Adamcağız bu yandaş medya tablosunu yaratmak için boşuna uğraşmış gibi görünüyor!
Başbakan, “Enerjide yüzde 21,3 tasarruf” gibi bir başlığı eminim ki çok daha severek okuyacaktı!
Seçim kazanmayı hayal bile edemiyor
CHP Genel Başkanı Deniz Baykal’ın Malatya’da mitinge giderken uçakta verdiği demeci kesmiş saklamıştım.
Bunun önemli bir tarihi belge olacağını düşünüyorum.

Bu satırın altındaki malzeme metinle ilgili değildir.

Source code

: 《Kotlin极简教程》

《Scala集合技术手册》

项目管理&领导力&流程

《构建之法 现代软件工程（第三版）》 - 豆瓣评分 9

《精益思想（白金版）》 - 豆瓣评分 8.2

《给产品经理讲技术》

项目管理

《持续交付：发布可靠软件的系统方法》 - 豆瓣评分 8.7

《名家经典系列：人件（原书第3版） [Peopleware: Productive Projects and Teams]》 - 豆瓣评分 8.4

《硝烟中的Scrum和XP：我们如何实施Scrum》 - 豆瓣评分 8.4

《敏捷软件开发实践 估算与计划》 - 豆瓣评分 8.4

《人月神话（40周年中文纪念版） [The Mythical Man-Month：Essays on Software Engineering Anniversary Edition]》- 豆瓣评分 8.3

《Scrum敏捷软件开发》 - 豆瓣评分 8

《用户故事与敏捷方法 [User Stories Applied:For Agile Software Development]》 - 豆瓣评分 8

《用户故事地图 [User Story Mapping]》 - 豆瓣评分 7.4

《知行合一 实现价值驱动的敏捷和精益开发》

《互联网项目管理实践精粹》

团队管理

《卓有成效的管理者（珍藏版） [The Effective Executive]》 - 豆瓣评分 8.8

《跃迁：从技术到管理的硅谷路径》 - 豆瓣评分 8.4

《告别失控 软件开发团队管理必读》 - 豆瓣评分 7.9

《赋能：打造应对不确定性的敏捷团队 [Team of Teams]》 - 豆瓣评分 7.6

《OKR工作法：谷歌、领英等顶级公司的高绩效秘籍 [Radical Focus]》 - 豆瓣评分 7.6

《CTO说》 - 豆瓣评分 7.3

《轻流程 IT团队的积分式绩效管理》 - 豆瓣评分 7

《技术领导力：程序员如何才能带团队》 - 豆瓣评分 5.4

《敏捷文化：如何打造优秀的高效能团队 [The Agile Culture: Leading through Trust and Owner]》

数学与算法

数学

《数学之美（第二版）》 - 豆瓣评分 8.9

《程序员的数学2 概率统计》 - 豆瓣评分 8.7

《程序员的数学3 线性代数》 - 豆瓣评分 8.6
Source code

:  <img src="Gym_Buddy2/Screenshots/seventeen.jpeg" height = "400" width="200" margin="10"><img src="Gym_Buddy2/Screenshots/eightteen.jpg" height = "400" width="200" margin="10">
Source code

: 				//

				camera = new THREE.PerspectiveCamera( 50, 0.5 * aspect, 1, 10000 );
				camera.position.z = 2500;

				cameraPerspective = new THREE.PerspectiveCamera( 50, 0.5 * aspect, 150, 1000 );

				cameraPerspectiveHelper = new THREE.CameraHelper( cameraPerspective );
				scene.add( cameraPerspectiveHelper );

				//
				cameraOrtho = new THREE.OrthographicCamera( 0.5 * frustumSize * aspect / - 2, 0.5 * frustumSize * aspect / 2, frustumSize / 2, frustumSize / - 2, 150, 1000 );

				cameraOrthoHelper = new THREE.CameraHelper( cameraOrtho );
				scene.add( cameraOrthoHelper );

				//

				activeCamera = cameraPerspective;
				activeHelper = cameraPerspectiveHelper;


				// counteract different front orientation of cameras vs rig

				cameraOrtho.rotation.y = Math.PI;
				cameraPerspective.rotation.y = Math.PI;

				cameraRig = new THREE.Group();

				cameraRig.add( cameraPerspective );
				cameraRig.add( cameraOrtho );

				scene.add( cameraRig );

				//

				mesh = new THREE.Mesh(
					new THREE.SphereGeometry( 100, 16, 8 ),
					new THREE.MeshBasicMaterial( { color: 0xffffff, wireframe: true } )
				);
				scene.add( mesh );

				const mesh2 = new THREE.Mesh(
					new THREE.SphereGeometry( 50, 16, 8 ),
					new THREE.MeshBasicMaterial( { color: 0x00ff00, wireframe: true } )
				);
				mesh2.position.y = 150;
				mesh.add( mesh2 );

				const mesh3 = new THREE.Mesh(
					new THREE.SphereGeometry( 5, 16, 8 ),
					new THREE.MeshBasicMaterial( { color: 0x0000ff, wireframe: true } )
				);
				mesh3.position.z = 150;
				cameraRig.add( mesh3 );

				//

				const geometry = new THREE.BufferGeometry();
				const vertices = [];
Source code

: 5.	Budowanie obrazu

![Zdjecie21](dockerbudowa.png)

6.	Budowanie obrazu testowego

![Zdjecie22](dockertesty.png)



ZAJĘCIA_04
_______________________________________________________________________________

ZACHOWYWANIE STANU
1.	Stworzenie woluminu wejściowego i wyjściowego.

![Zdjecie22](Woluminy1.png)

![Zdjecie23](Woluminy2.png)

Bu demeç, içeriği itibarıyla dünya siyasetine “ömür boyu iktidar olamamanın matematiksel izahı” olarak geçecek çünkü. Bu nedenle de bu kupür bir koleksiyon parçası olarak çok değerlenecek bence.
Baykal, AKP’nin bu seçimde yüzde 52 oy alamadığı takdirde seçimde yenilmiş sayılması gerektiğini söylüyor.
Kendisinin hangi oy oranında başarısız olacağı konusunda bir yaklaşım getirmemiş.
Çünkü henüz kaç oy alacağını bilmiyor. Ama oyu ne olursa olsun bu seçimi kazandığını söyleyeceğine de kuşkum yok.
Bir muhalefet partisi liderinin kendisine koyduğu hedefe bakın: İktidarı yüzde 52’nin altına çekmek!
Kendi oyunu yüzde 50’ye çıkarmayı hayal bile edemiyor.
Hükümetin krizin ilk sinyalleri başladığındaki aldırmaz tavrının sonucunda Türkiye, sanayisi en çok küçülen dünya ülkesi oldu.
Yüz binlerce kişi, milyonluk işsizler ordusuna katıldı. Ama muhalefetin lideri iktidarı devirebileceğini aklına bile getirmiyor!
Belli ki Türkiye ve CHP bu seçimde de Deniz Baykal’dan kurtulamayacak.
Buna en çok sevinen de eminim ki Recep Tayyip Erdoğan’dan başkası olmayacak!